Moudawana : L’engagement royal

S.M. le Roi vient de réitérer la nécessité de la réforme profonde et globale de la Moudawana.
Mercredi dernier, au palais Royal d’Agadir, Sa Majesté a présidé une séance de travail de la Commission consultative chargée de la révision du Code de statut personnel au cours de laquelle Driss Dahhak a présenté au Souverain un rapport sur l’avancement des travaux de la commission – mère et de ses six sous – commissions – portant sur les thèmes principaux de la réforme.
Pour sa part, Omar Azziman, ministre de la Justice, a informé SM le Roi des différentes mesures dont le ministère de la Justice a entamé la préparation, en application des hautes instructions royales relatives à la création de sections unifiées de la justice de la famille, de nature à concrétiser le premier volet de la réforme, relatif à une meilleure application des dispositions actuelles du code de statut personnel.
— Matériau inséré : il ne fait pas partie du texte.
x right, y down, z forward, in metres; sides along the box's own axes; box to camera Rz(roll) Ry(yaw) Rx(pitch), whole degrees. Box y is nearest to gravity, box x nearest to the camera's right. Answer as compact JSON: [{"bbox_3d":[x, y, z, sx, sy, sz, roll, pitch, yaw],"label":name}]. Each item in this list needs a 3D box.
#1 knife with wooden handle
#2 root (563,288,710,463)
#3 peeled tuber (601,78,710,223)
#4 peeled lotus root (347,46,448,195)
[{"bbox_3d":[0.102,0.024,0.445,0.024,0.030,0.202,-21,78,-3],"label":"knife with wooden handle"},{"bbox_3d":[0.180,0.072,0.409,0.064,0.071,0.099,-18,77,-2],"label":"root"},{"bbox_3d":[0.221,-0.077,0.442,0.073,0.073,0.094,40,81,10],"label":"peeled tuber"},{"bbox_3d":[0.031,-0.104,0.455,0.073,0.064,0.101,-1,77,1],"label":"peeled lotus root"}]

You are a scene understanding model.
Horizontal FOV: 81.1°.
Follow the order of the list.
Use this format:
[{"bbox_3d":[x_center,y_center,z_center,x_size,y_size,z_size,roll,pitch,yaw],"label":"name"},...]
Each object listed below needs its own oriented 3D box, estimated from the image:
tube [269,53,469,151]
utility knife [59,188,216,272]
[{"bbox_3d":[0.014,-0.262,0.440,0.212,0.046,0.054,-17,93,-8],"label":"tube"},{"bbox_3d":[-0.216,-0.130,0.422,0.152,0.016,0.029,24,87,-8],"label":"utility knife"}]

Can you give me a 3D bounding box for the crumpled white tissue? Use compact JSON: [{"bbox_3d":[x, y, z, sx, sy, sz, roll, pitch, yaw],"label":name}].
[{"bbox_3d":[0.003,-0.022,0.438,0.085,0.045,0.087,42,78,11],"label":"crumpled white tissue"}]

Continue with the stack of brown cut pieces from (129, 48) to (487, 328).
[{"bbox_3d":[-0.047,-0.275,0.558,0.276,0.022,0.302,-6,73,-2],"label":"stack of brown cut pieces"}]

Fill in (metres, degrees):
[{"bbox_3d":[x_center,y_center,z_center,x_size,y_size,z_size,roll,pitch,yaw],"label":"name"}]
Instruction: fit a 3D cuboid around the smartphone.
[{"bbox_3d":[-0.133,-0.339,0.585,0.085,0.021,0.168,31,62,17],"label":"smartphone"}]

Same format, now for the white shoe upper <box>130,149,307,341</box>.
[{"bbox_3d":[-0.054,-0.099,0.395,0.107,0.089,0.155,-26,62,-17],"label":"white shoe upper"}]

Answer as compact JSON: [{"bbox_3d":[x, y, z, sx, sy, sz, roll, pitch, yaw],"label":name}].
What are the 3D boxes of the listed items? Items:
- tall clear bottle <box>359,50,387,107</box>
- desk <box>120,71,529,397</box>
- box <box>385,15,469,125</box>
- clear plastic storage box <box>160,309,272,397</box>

SM le Roi a donné également ses hautes instructions pour la mise en place progressive et dans les meilleurs délais, des sections de la famille au sein des différents tribunaux du royaume, invitant le Conseil supérieur de la magistrature à s’attacher, au cours de sa session actuelle, à proposer la nomination des meilleurs magistrats dans ces sections. Après avoir pris connaissance de l’état d’avancement des travaux de la Commission, le Souverain a rendu hommage au travail de la commission et l’a incitée à redoubler ses efforts.
En dépit de l’accélération du rythme de ses réunions ( réunion d’une journée entière au lieu d’une matinée par quinzaine), les travaux de la commission ont continué à être lents . Les points controversés, qui suscitent le débat en ce qui concerne le plan d’intégration de la femme au développement, se résument en la tutelle pour contracter le mariage, l’âge légal du mariage, le droit de répudiation et le partage des biens en cas de divorce, et ce en plus de l’héritage.
SM le Roi a tenu à prodiguer ses hautes orientations lors de l’installation de la commission concernant la nécessité de la « préservation des desseins de la Charia et l’appréciation rigoureuse de ses textes », et lui a recommandé « de s’astreindre au devoir d’objectivité, cerner notre réalité sociale (…), assigner à chacune des prescriptions la place qui lui revient en ayant constamment en vue, ce qui est nécessaire et ce qui relève de l’intérêt général ».
« Ces deux considérations ont, aux yeux de la Charia, la prééminence sur les autres, dans beaucoup de situations et de cas de figure. La commission ne doit pas s’estimer liée par des précédents jurisprudentiels qui avaient certainement leur justification à leur époque et dans le milieu qui était le leur ».